The resignation of Portuguese government late Wednesday weighs on the European Union Summit that starts today, as the country seems very close to resorting to the European Financial Stability Facility. At the same time, Ireland still refuses to increase the tax rate of enterprises in order to get a reduction of interest rate by the rescue fund, and Germany faces internal opposition regarding the initial agreement for the enhancing of EFSF.
Additionally, France turns the heat on European Union to adopt its aggressive attitude against Libya, but Germany is maintains a negative stance.
The so-called “comprehensive solution” and particularly the decisions for a short-term encounter with the debt crisis through EFSF are at risk, with a further postponement until June.

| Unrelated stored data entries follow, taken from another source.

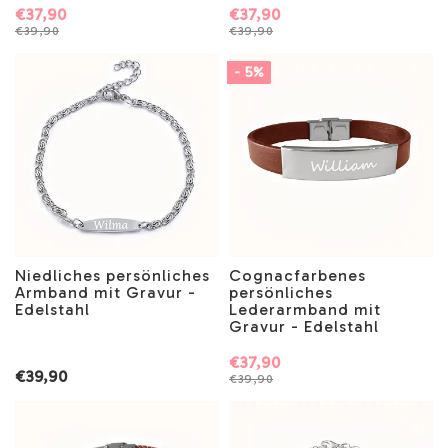
€37,90
€37,90
€39,90
€39,90
- 5%
Niedliches persönliches
Cognacfarbenes
Armband mit Gravur -
persönliches
Edelstahl
Lederarmband mit
Gravur - Edelstahl
€37,90
€39,90
€39,90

Common ground is limited to the “competitiveness pact” and European Commission’s amendments to the Stability Pact.
The above consist no good news for Greece, which had been hoping to solve in this very Summit its short-term issue of formalizing the reduction of loan interest rate and the lengthening of repayment period, along with ensuring the possibility of resorting to EFSF in 2012 to cover a part of its sinking fund repayment obligations.
While rate reduction and lengthening are considered certain to be formalized, the decision whether Greece could resort to EFSF next year is expected to be postponed until June, as Capital.gr commented on Monday after the Eurogroup meeting.